Bolivia, officially known as the Plurinational State of Bolivia is a landlocked country located in central South America. It is bordered by Brazil to the north and east, Paraguay and Argentina to the south, Chile to the southwest, and Peru to the west. Its geography is varied from the peaks of the Andes in the West, to the Eastern Lowlands, situated within the Amazon Basin.
The Bolivian population, estimated at 10 million, is multiethnic, including Amerindians, Mestizos, Europeans, Asians and Africans. The main language spoken is Spanish, although the Guarani, Aymara and Quechua languages are also common and all four, as well as 34 other indigenous languages, are official. The large number of different cultures within Bolivia has contributed greatly to a wide diversity in fields such as art, cuisine, literature, and music.

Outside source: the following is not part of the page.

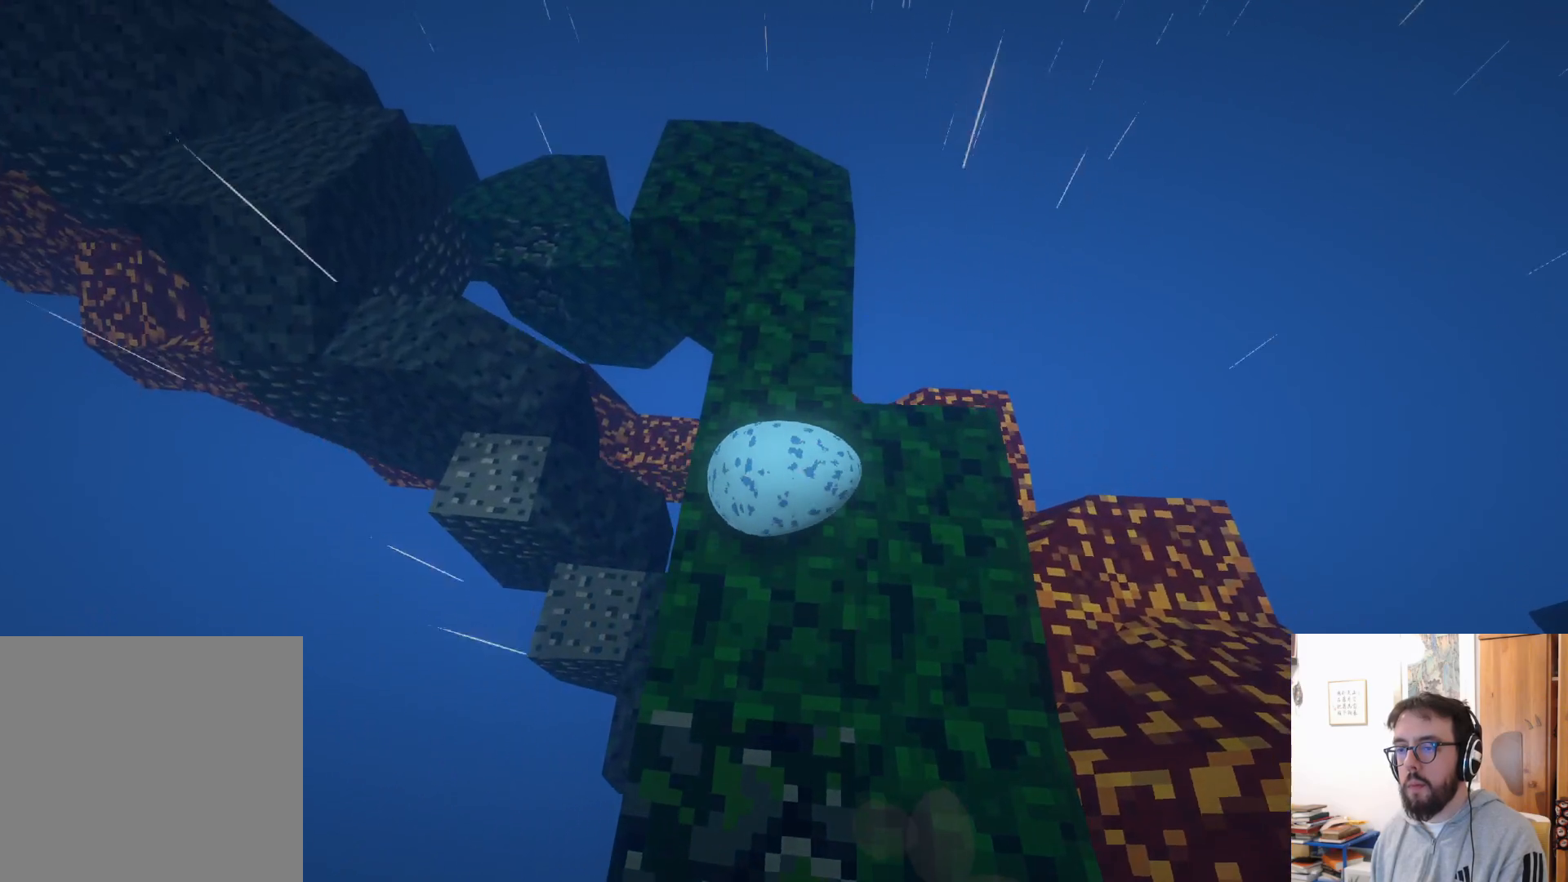
{"buttons": [], "left_stick": "center", "right_stick": "down-left", "events": [[116, "left_stick", "up-right"], [216, "right_stick", "down-left"], [283, "left_stick", "up"], [400, "left_stick", "center"]]}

Time zone: The time zone is UTC/GMT -4 hours und and Bolivia has no daylight saving!!
International calling code: +591
Currency: In Bolivia the local currency is the Bolivian Boliviano (BOB). The Boliviano is not easily found outside Bolivia therefore it is better to bring U$D or €uro which can be changed easily (be careful not to bring bills that are in some way damaged) or use your credit card to withdraw cash.
Security: Bolivia is generally a safe country! However, like anywhere, wherever there are tourists there are pickpockets. Furthermore, Bolivia is a very poor country, if you wag your money bundles and fine jewellery; you attract the weak souls - here as elsewhere. Stay alert and do not let your bags and valuables unattended.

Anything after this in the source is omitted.